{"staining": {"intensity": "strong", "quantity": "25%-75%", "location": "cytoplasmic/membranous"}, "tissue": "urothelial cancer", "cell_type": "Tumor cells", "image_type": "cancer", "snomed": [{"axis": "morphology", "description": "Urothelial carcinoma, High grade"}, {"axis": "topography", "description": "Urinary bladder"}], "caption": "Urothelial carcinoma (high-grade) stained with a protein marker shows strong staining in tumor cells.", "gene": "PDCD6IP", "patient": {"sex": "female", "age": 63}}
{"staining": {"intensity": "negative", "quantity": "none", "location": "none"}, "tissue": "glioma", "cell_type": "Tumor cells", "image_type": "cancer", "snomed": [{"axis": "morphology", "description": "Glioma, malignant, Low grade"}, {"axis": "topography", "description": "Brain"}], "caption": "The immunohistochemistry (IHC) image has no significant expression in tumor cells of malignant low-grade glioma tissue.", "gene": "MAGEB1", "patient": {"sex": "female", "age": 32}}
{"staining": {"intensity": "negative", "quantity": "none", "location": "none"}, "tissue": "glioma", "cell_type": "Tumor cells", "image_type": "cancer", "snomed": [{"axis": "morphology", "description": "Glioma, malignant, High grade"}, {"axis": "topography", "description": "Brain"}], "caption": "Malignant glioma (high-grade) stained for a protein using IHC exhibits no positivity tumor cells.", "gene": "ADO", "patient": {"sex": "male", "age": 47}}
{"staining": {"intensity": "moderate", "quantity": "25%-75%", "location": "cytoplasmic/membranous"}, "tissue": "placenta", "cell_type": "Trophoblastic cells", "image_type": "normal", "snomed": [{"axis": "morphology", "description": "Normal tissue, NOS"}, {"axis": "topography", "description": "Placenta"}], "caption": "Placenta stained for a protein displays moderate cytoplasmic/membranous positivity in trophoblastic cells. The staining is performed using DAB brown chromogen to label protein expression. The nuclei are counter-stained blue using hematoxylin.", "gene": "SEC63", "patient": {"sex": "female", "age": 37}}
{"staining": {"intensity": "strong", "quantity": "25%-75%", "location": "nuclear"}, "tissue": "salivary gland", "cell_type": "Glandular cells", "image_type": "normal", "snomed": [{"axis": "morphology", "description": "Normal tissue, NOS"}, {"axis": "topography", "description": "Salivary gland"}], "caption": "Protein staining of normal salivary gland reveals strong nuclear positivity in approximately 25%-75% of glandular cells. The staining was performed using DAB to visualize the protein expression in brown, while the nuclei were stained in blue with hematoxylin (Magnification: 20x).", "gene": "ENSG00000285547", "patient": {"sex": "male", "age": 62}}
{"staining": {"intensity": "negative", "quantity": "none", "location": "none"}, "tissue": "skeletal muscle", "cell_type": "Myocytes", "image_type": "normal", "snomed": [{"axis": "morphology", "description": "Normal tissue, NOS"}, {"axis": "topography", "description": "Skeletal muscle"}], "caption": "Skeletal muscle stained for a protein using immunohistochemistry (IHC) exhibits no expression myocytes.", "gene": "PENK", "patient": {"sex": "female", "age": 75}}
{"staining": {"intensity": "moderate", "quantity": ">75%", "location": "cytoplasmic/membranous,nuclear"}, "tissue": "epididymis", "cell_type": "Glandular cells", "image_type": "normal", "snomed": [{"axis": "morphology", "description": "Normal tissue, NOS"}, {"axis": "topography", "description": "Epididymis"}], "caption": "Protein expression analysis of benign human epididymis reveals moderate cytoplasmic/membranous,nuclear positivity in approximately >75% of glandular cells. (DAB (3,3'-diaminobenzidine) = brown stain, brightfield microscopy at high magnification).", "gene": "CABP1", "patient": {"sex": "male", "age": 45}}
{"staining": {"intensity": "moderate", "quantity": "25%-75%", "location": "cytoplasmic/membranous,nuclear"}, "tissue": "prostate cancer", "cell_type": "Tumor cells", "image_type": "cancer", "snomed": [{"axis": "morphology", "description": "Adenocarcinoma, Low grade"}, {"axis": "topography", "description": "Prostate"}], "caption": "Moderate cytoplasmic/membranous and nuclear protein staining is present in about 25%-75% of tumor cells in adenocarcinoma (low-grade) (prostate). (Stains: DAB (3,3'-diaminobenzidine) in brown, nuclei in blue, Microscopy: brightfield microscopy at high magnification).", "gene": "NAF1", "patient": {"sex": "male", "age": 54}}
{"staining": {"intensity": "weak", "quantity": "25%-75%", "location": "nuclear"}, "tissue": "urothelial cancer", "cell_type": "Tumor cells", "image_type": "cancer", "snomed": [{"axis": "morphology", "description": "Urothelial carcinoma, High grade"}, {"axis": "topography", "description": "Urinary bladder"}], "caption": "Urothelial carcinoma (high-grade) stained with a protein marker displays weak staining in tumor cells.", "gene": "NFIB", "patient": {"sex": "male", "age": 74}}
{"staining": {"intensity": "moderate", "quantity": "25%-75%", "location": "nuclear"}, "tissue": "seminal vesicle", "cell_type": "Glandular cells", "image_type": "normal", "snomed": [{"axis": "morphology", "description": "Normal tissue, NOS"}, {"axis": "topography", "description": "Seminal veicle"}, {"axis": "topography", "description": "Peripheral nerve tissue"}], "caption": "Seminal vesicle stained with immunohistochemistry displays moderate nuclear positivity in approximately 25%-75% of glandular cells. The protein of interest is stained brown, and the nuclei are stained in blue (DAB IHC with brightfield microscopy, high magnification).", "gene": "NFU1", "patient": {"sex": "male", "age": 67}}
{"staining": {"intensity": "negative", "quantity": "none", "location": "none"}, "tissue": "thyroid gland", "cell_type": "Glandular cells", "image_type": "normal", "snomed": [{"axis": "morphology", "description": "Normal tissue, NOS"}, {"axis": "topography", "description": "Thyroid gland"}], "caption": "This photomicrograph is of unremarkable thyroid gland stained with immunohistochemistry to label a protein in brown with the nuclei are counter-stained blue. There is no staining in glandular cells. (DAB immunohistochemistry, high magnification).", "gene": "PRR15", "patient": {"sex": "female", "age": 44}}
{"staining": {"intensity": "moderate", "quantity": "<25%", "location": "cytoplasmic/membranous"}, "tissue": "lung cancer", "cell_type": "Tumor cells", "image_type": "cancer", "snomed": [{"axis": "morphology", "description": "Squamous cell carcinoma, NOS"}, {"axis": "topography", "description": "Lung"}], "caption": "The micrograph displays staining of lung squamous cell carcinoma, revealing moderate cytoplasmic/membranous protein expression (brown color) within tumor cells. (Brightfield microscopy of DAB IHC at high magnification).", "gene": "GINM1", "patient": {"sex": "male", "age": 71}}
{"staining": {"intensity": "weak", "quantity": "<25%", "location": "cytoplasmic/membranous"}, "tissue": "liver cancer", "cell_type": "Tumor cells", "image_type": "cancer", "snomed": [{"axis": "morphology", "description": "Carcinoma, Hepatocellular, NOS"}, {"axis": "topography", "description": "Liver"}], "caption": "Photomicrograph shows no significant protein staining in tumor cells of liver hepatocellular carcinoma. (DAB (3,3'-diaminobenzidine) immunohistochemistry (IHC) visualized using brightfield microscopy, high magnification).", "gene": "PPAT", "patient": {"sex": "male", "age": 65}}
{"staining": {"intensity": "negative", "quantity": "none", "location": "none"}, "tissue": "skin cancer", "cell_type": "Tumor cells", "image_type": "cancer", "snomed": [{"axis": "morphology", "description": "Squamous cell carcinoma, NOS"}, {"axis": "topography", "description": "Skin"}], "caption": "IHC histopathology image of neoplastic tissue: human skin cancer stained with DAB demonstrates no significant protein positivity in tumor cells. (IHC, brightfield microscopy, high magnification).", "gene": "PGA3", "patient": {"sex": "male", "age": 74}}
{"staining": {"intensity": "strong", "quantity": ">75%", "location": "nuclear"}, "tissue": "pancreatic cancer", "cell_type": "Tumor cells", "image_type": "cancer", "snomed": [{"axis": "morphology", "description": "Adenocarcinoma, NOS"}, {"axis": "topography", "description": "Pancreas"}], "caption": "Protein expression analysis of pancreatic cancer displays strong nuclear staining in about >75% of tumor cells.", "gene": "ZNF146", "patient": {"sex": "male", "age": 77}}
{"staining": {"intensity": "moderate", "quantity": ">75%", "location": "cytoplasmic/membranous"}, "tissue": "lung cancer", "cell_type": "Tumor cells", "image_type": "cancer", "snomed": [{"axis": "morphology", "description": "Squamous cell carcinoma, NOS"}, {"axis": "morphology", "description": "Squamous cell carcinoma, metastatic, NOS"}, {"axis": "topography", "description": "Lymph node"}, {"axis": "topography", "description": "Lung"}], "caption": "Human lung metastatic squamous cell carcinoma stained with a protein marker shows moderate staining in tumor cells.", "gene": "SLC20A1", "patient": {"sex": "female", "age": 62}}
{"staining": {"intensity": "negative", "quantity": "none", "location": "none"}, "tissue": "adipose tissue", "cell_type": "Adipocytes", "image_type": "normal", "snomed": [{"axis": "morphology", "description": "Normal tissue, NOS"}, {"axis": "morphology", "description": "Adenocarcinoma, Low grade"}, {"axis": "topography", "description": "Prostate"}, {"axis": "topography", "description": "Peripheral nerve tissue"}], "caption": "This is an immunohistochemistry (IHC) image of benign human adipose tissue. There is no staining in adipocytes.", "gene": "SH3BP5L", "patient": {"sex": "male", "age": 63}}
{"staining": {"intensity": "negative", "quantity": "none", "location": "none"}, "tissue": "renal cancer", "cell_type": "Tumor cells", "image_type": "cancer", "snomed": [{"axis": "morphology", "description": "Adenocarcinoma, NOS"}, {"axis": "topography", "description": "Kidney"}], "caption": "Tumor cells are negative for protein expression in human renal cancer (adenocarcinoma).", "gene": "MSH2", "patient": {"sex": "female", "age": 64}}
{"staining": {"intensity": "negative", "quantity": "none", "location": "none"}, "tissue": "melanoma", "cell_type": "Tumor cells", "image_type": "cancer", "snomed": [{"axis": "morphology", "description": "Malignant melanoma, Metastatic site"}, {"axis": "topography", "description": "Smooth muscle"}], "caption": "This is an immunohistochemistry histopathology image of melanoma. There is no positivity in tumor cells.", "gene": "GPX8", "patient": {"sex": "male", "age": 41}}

▸ **Work required**
Give the number of lines in the listing that include the word "reveals", without any added words.

▸ **Response area**
2